What are the characteristics of a good teacher?

The first day of this workshop was anything but boring. The first thing that struck me, was that I am spending a week with people from all over the world, interested in the same thing: Teaching evidence-based health care (EBHC) – although this is quite obvious from reading the title of the workshop, it is great to be surrounded by people who know what EBHC is and who do not need to be convinced that teaching EBHC is essential!

The day started out with an introductory plenary session by Dr Carl Henegan in which he presented the five characteristics of a good teacher. To summarize, a good teacher:

1. is enthusiastic, energetic, excited (think about the best teacher you ever had – mine definitely fits this description and he was teaching Maths!)

2. is highly knowledgable in his area

3. maintains that knowledge (think: professional students)

4. is committed to life-long learning

5. is changing and influencing practice (this is probably the most difficult aspect since changing practice requires consideration of a number of other factors)

In our break-away session, we also experienced how telling a story can really grab the learners’ attention and set the scene for the lecture. This can be a personal story (which allows you to connect with the learners) a recent news paper article, or even a story about a German physician who, in the 1780’s, claimed that magnetism was the answer to ill health. (Read more about Franz Mesmer http://en.wikipedia.org/wiki/Franz_Mesmer)
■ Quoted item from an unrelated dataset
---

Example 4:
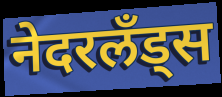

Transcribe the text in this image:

नेदरलँड्स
A teacher should  take his knowledge, simplify it and communicate it to the learners – this in itself is a challenge. How do I explain difficult EBHC concepts to learners who know little about the field? This is only one of the questions I am hoping to have answered by the end of the week.

Luckily the wheather allowed us to spend part of the afternoon session in the lovely garden of St. Hugh’s College.

So, what do you think are other characteristics of a good teacher?